* Tasks to complete:
1. For each statement, say whether it agrees with the forbidden-turns problem below. Answer yes or no, and quote the words of the problem that decide it. (a) Every edge in the graph carries a weight of 1. (b) A restriction \((A,B,C)\) also rules out going from B to A and then to C. (c) The output must list every shortest path from vertex 1 to vertex N.
2. Carry the statement of the forbidden-turns shortest-path problem forward, starting after its last line.

* Extract provided:
----------
Shortest Path in Graph with Forbidden Turns

You are given an undirected graph with N vertices and M edges. Each edge has a weight of \(1\). Additionally, you are given K ordered triples \((A,B,C)\) representing a restriction: if you traverse from vertex A to vertex B, you are not allowed to immediately proceed to vertex C. Note that the triple is ordered; for example, it might be possible to go from B to A and then to C, but not from A to B and then to C.

Your task is to find any shortest path from vertex 1 to vertex N that obeys all the given restrictions and output the corresponding sequence of vertices. There is a check mechanism that verifies whether your output path is valid.

inputFormat

The first line contains three integers \(N\), \(M\), and \(K\), representing the number of vertices, the number of edges, and the number of restrictions respectively.
----------
* Dataset extract:

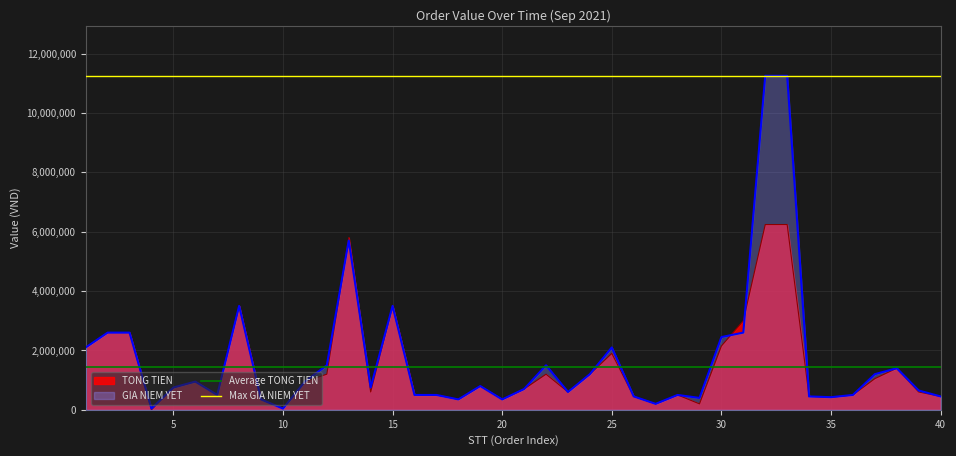

Which series has the largest total across all categories?

Max GIA NIEM YET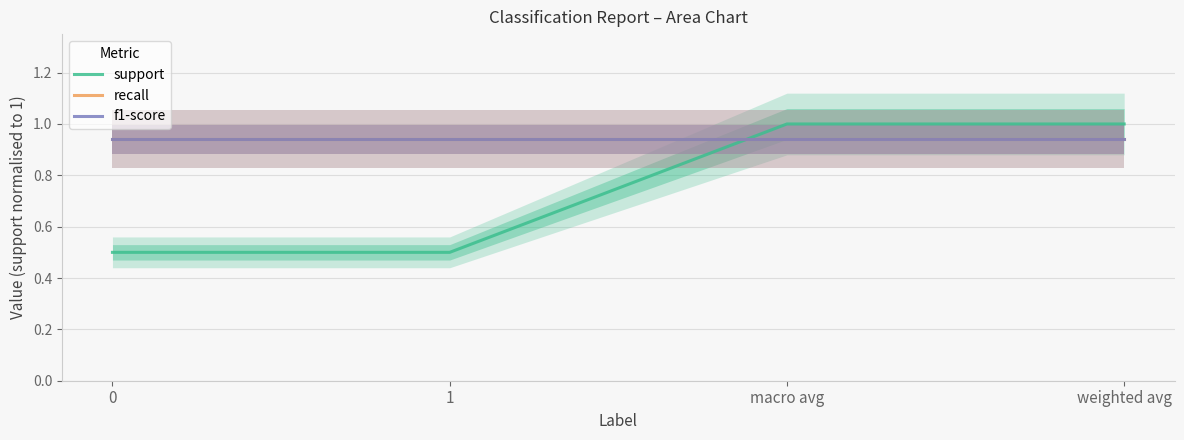

At how many categories does at least one series exceed 0?

4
----------
* Answers to each task:
1.
(a) Yes: "Each edge has a weight of \(1\)."
(b) No: "it might be possible to go from B to A and then to C, but not from A to B and then to C."
(c) No: "find any shortest path from vertex 1 to vertex N that obeys all the given restrictions"

2.
The next \(M\) lines each contain two integers \(u\) and \(v\) (1-based), indicating that there is an undirected edge between vertices \(u\) and \(v\).

The following \(K\) lines each contain three integers \(A\), \(B\), and \(C\), representing that if you travel from vertex \(A\) to vertex \(B\), you are forbidden from going directly to vertex \(C\).

outputFormat

If there exists a valid path from vertex 1 to vertex \(N\), output any one of the shortest valid paths as a sequence of vertex numbers separated by spaces. If no valid path exists, output -1.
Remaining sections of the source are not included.